Your instructions: Please retype every line of the records below with no changes at all.
── Dataset records
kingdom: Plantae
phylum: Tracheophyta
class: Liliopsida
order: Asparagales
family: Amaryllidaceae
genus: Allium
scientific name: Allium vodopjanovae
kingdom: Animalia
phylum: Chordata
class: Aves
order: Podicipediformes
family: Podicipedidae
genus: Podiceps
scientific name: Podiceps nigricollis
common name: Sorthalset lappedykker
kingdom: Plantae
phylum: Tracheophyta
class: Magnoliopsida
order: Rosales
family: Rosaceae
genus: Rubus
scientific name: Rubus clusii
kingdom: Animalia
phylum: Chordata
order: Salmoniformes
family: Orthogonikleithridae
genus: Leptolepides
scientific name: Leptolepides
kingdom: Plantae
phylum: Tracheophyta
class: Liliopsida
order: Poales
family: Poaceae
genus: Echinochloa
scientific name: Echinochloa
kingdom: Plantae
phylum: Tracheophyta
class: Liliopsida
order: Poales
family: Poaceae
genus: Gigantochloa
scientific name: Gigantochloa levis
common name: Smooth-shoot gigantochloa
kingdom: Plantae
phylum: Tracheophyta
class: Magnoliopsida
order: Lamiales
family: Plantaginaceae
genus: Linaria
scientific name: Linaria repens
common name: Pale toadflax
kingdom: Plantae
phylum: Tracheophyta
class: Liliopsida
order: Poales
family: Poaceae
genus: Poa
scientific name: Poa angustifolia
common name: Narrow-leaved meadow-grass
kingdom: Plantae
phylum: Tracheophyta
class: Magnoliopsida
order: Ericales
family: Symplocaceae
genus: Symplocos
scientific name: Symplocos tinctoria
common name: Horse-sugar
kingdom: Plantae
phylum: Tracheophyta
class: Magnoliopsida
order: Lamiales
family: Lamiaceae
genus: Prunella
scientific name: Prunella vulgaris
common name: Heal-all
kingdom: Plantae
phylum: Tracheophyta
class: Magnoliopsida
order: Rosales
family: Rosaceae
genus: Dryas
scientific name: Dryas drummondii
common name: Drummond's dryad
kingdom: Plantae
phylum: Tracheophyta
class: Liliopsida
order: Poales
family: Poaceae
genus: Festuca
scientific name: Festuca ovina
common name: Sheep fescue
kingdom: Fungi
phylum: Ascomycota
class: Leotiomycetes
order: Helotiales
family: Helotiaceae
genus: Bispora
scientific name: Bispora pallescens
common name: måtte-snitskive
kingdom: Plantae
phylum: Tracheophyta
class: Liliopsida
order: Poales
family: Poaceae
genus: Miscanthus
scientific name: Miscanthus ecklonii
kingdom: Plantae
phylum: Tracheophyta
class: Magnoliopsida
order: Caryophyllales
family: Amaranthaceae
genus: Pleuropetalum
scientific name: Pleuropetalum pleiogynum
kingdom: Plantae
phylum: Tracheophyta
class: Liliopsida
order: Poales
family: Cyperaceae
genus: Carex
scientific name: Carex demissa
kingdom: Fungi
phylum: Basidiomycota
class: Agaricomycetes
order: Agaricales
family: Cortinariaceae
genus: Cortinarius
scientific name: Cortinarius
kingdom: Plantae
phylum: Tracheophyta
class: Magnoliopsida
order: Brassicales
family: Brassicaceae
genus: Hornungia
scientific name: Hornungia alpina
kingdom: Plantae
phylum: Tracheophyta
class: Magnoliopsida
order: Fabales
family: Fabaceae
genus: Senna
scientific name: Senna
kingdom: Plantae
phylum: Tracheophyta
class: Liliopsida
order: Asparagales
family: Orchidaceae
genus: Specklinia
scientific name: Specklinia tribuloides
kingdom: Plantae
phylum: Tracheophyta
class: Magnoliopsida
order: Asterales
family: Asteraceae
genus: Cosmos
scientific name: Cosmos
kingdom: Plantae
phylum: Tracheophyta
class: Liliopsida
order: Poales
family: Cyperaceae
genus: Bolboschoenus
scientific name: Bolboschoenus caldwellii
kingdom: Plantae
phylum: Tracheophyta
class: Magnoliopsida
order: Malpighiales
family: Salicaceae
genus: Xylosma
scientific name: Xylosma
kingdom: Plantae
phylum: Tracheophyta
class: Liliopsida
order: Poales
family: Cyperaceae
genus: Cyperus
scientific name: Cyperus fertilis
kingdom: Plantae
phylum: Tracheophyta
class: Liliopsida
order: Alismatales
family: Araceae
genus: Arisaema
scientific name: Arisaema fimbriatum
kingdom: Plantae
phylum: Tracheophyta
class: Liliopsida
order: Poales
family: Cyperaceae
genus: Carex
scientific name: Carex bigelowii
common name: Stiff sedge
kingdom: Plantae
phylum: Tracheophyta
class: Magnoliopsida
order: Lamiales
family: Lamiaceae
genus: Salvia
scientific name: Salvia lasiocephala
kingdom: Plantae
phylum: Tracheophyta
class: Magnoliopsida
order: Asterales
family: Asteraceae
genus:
────
Solution for this problem:
kingdom: Plantae
phylum: Tracheophyta
class: Liliopsida
order: Asparagales
family: Amaryllidaceae
genus: Allium
scientific name: Allium vodopjanovae
kingdom: Animalia
phylum: Chordata
class: Aves
order: Podicipediformes
family: Podicipedidae
genus: Podiceps
scientific name: Podiceps nigricollis
common name: Sorthalset lappedykker
kingdom: Plantae
phylum: Tracheophyta
class: Magnoliopsida
order: Rosales
family: Rosaceae
genus: Rubus
scientific name: Rubus clusii
kingdom: Animalia
phylum: Chordata
order: Salmoniformes
family: Orthogonikleithridae
genus: Leptolepides
scientific name: Leptolepides
kingdom: Plantae
phylum: Tracheophyta
class: Liliopsida
order: Poales
family: Poaceae
genus: Echinochloa
scientific name: Echinochloa
kingdom: Plantae
phylum: Tracheophyta
class: Liliopsida
order: Poales
family: Poaceae
genus: Gigantochloa
scientific name: Gigantochloa levis
common name: Smooth-shoot gigantochloa
kingdom: Plantae
phylum: Tracheophyta
class: Magnoliopsida
order: Lamiales
family: Plantaginaceae
genus: Linaria
scientific name: Linaria repens
common name: Pale toadflax
kingdom: Plantae
phylum: Tracheophyta
class: Liliopsida
order: Poales
family: Poaceae
genus: Poa
scientific name: Poa angustifolia
common name: Narrow-leaved meadow-grass
kingdom: Plantae
phylum: Tracheophyta
class: Magnoliopsida
order: Ericales
family: Symplocaceae
genus: Symplocos
scientific name: Symplocos tinctoria
common name: Horse-sugar
kingdom: Plantae
phylum: Tracheophyta
class: Magnoliopsida
order: Lamiales
family: Lamiaceae
genus: Prunella
scientific name: Prunella vulgaris
common name: Heal-all
kingdom: Plantae
phylum: Tracheophyta
class: Magnoliopsida
order: Rosales
family: Rosaceae
genus: Dryas
scientific name: Dryas drummondii
common name: Drummond's dryad
kingdom: Plantae
phylum: Tracheophyta
class: Liliopsida
order: Poales
family: Poaceae
genus: Festuca
scientific name: Festuca ovina
common name: Sheep fescue
kingdom: Fungi
phylum: Ascomycota
class: Leotiomycetes
order: Helotiales
family: Helotiaceae
genus: Bispora
scientific name: Bispora pallescens
common name: måtte-snitskive
kingdom: Plantae
phylum: Tracheophyta
class: Liliopsida
order: Poales
family: Poaceae
genus: Miscanthus
scientific name: Miscanthus ecklonii
kingdom: Plantae
phylum: Tracheophyta
class: Magnoliopsida
order: Caryophyllales
family: Amaranthaceae
genus: Pleuropetalum
scientific name: Pleuropetalum pleiogynum
kingdom: Plantae
phylum: Tracheophyta
class: Liliopsida
order: Poales
family: Cyperaceae
genus: Carex
scientific name: Carex demissa
kingdom: Fungi
phylum: Basidiomycota
class: Agaricomycetes
order: Agaricales
family: Cortinariaceae
genus: Cortinarius
scientific name: Cortinarius
kingdom: Plantae
phylum: Tracheophyta
class: Magnoliopsida
order: Brassicales
family: Brassicaceae
genus: Hornungia
scientific name: Hornungia alpina
kingdom: Plantae
phylum: Tracheophyta
class: Magnoliopsida
order: Fabales
family: Fabaceae
genus: Senna
scientific name: Senna
kingdom: Plantae
phylum: Tracheophyta
class: Liliopsida
order: Asparagales
family: Orchidaceae
genus: Specklinia
scientific name: Specklinia tribuloides
kingdom: Plantae
phylum: Tracheophyta
class: Magnoliopsida
order: Asterales
family: Asteraceae
genus: Cosmos
scientific name: Cosmos
kingdom: Plantae
phylum: Tracheophyta
class: Liliopsida
order: Poales
family: Cyperaceae
genus: Bolboschoenus
scientific name: Bolboschoenus caldwellii
kingdom: Plantae
phylum: Tracheophyta
class: Magnoliopsida
order: Malpighiales
family: Salicaceae
genus: Xylosma
scientific name: Xylosma
kingdom: Plantae
phylum: Tracheophyta
class: Liliopsida
order: Poales
family: Cyperaceae
genus: Cyperus
scientific name: Cyperus fertilis
kingdom: Plantae
phylum: Tracheophyta
class: Liliopsida
order: Alismatales
family: Araceae
genus: Arisaema
scientific name: Arisaema fimbriatum
kingdom: Plantae
phylum: Tracheophyta
class: Liliopsida
order: Poales
family: Cyperaceae
genus: Carex
scientific name: Carex bigelowii
common name: Stiff sedge
kingdom: Plantae
phylum: Tracheophyta
class: Magnoliopsida
order: Lamiales
family: Lamiaceae
genus: Salvia
scientific name: Salvia lasiocephala
kingdom: Plantae
phylum: Tracheophyta
class: Magnoliopsida
order: Asterales
family: Asteraceae
genus:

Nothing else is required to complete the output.